In 2015 Stevens opened a modest art gallery in downtown Hillsborough at the site of a former attorney office and failed vape shop. His body of artwork includes whimsical still life paintings, colorful local landscapes, and an alarming number of people who have lost their clothes. His galley has been featured several times in the News of Orange County, and has received numerous likes on Facebook. The gallery expanded in 2021 to include an upstairs working studio, where the artist continues to create artworks he describes as mostly harmless.
My work is representational. I seek to portray the individual character of the subject, be it person or place, while still creating a work that has universal interest and appeal. Anchored in realism, I incorporate symbolic, abstract, impressionistic, and allegorical qualities into my work.
I like to think of myself as a bricoleur - that is, one who tinkers or puts odds and ends together to make something work. I tinker with vivacity and whimsey, light and shadow, interiors and exteriors, eros and humor, reality and fantasy, seriousness and play.

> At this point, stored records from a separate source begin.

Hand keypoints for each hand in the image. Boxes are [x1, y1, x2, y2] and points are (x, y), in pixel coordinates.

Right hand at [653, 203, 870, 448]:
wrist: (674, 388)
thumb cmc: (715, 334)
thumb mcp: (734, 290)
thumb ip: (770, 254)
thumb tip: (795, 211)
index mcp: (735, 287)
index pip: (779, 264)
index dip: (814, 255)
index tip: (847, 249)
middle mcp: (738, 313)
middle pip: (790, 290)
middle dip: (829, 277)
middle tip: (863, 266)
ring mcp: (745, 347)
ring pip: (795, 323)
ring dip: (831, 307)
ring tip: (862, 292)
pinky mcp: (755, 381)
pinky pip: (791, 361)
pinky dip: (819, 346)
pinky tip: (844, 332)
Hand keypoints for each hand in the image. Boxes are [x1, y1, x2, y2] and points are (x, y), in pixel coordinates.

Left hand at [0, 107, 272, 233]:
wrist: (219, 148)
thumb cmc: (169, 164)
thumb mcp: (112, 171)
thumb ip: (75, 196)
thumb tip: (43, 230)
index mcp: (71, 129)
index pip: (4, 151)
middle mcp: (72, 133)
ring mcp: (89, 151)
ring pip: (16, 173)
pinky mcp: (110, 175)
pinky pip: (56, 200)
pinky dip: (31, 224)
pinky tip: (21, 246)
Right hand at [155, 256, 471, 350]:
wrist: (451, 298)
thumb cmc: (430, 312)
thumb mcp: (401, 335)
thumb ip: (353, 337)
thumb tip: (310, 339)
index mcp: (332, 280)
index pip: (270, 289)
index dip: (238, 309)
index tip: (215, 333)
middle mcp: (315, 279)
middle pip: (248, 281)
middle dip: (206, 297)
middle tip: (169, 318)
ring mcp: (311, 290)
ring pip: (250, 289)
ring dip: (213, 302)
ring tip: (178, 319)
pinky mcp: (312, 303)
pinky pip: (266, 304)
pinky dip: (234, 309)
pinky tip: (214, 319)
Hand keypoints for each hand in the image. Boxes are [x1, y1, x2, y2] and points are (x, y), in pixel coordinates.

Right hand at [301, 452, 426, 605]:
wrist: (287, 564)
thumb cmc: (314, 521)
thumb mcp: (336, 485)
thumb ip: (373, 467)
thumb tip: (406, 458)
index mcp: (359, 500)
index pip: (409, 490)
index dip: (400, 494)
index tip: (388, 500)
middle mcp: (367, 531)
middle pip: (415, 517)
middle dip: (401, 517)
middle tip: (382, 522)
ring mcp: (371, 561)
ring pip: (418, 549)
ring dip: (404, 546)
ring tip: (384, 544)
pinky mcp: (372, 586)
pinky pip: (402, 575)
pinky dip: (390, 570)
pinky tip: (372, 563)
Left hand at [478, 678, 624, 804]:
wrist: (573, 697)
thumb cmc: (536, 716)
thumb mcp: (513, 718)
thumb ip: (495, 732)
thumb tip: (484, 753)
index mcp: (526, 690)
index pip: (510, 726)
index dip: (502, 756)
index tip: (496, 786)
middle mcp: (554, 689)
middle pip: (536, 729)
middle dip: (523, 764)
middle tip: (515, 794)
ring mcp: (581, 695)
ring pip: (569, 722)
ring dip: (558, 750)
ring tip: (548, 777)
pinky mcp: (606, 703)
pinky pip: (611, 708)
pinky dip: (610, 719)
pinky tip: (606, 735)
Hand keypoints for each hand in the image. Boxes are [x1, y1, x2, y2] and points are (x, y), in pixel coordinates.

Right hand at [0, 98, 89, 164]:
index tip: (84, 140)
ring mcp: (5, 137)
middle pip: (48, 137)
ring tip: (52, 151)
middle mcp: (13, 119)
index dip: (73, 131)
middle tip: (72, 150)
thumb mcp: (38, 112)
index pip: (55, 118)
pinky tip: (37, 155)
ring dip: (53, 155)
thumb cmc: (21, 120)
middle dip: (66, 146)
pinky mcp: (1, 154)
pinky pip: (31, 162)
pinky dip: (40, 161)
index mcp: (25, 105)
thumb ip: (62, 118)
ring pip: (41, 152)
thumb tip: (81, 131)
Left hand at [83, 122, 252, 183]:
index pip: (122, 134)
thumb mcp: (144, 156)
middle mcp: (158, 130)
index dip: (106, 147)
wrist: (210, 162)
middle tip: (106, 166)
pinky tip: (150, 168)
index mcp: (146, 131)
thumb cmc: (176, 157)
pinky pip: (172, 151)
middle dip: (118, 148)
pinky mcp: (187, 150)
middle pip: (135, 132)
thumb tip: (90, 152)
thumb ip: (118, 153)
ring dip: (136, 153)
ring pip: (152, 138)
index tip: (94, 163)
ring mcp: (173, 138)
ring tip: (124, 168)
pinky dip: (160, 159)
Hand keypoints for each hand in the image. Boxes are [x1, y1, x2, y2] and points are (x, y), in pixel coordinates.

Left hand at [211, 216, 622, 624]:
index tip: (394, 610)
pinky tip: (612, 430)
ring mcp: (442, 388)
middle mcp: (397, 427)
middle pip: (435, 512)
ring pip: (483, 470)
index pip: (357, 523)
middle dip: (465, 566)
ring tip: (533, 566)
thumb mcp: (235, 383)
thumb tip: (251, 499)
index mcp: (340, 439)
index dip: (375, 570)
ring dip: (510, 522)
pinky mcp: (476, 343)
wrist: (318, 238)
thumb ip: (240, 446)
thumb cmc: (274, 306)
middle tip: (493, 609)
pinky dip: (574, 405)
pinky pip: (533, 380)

My landscape body of work of the last decade are predominantly of specific Hillsborough locations, observing ‘interiors’ of ‘exterior’ places, e.g. a sidewalk tunneling through a tree canopy, reflections of shadows on water, paths enclosed by woodland. The best compliment I ever received on my figure work was a young woman pointing to one of my large nudes and saying, “I want to be like her. She’s comfortable in her skin.”
I believe art is about making each work come alive and contribute to a larger story. If the art feels alive, we feel alive. I have the privilege of making art about people and places I love.